PROMPT A —
In the records, rewrite the part that opens with the line containing "På Oceanista är allt som en dröm." and closes with the line containing "kulturhistoria. I utställningen", swapping "havet" for "sjön" and keeping everything else the same. Give only those lines.

READING TEXT —
——

You're reading too much pro-BEV propaganda. They're just spreading FUD and trying to stop people from realizing there are alternatives.
That’s great, but in the real world we care about the actual efficiency.
It is not FUD or propaganda to say that the fuel cell cars you can buy today (or in the next 10 years) are not even close to 100% efficient. Nor is their round trip efficiency better than BEV. Nor or either of those numbers likely to change over that period.
If you cared about actual efficiency, you'd be skeptical of BEVs today. There's no straightforward of powering them directly with renewable energy. You will need vast amounts of energy storage to make that work. That will not be all that efficient. And that's after you accept the huge upfront cost of the batteries and all the problems they entail.
Meanwhile, no one is looking at compromise solutions. Something like a PHEV or even a plug-in FCEV would solve a lot of these complaints right away. There are ways around these issues even in the real world.
Finally, it's not like 10 years is that long in the car industry. If FCEVs end up matching BEVs in efficiency in 10 years, that's means we're pretty much at the verge of FCEVs taking over.
Don't try to argue with this guy. He is in every thread about battery claiming hydrogen is the best thing of all time. He has fully bought in to the hydrogen propaganda and doesn't care that the real world doesn't agree with him.
It's a simple extrapolation of the cost reduction in wind and solar energy. If you have an issue with that, then you are basically denying that wind and solar energy have become very cheap.
Then the future is ICE cars because it makes sense to "actual costumers." But that isn't the topic at hand. It is what will make sense, and that can only be hydrogen cars in the long run.
ICE market is getting smaller fast and EV market is growing fast. This is a reality. Of course it doesn't happen in a year, but the trend is clear.
Just like the trend with hydrogen, where things are going absolutely no where and the waste majority of car makers who just 5 years ago were still betting on hydrogen have systematically dropped it.
Even the most hydrogen crazy Toyota expects its global hydrogen sales to be about Tesla production in a month in 2030. And those are optimistic numbers.
But don't let the real world prevent you from believing in easy to produce 100% efficient cars that can be fueled for free. Just keep living in a fantasy world, just stop spreading the lies in HN.
EVs are still a tiny niche. The resource requirements will mean it will be a long time before than can grow beyond that.
Note that BEVs were selling in the thousands only about a decade ago. FCEVs could easily reach the level of sales of BEVs in a short period of time.
The other point is that FCEVs don’t have the resource limitations of BEVs. They can easily exceed current levels of BEVs without serious trouble.
Your problem is that you are closed-minded and stuck in the past. You think that EVs are the future, but that it can only be one type of it. That the world will shift towards a 100% BEV monopoly and that no other type of EV can sell in any number. You can’t even make a coherent argument why this even is. If you want see an example of a person brainwashed by propaganda, that is it.

——

DATASET EXTRACT —
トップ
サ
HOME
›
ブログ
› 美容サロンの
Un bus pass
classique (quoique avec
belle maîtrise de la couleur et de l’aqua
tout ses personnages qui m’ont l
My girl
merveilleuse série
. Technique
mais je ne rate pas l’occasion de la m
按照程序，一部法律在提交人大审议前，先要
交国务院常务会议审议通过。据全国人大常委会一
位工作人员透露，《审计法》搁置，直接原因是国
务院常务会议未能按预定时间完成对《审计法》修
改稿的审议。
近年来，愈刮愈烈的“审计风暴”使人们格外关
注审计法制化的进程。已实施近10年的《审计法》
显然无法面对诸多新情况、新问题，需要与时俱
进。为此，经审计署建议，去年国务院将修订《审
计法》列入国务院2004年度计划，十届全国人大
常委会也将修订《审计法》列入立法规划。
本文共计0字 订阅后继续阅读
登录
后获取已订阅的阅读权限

——

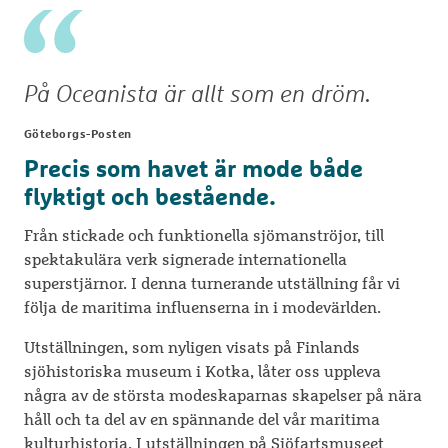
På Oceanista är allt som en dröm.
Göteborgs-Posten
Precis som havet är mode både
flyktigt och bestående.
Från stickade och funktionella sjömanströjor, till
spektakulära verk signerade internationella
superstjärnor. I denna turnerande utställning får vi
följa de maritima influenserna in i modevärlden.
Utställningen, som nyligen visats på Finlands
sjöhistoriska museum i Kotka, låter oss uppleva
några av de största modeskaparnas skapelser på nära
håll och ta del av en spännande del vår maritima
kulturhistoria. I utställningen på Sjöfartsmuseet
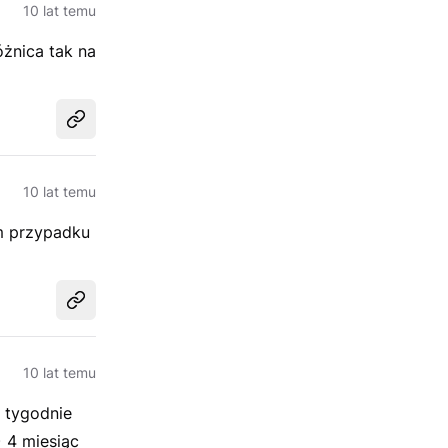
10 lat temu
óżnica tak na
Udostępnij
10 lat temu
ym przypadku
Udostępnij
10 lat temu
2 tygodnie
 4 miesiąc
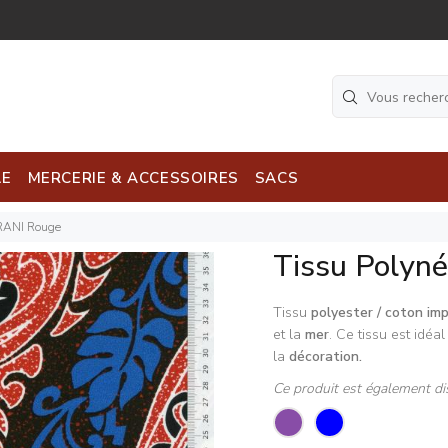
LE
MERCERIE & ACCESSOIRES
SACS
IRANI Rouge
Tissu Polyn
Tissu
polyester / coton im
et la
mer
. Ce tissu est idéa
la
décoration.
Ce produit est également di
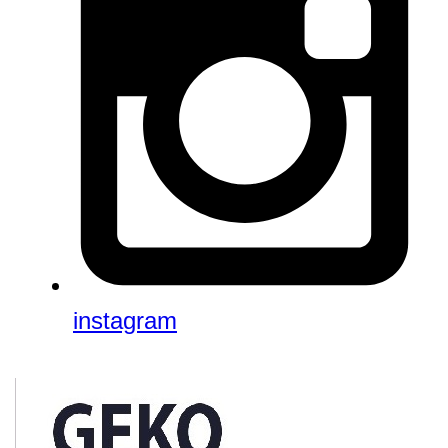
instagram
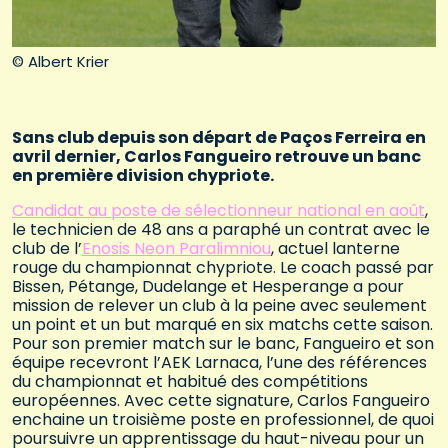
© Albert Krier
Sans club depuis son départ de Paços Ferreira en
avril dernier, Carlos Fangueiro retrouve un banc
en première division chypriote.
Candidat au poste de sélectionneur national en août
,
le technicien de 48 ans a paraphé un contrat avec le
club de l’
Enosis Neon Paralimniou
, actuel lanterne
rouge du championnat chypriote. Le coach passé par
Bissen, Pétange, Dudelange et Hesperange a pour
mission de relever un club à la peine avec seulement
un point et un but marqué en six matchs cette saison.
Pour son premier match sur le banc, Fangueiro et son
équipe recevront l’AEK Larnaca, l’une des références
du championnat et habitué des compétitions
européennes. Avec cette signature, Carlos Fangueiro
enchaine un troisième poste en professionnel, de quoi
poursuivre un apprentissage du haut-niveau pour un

——

PROMPT B —
In the discussion about battery and hydrogen cars, what does one commenter say Toyota expects its global hydrogen sales to be in 2030?

RESPONSE BOX A —
På Oceanista är allt som en dröm.
Göteborgs-Posten
Precis som sjön är mode både
flyktigt och bestående.
Från stickade och funktionella sjömanströjor, till
spektakulära verk signerade internationella
superstjärnor. I denna turnerande utställning får vi
följa de maritima influenserna in i modevärlden.
Utställningen, som nyligen visats på Finlands
sjöhistoriska museum i Kotka, låter oss uppleva
några av de största modeskaparnas skapelser på nära
håll och ta del av en spännande del vår maritima
kulturhistoria. I utställningen på Sjöfartsmuseet

RESPONSE BOX B —
About Tesla's production in a month.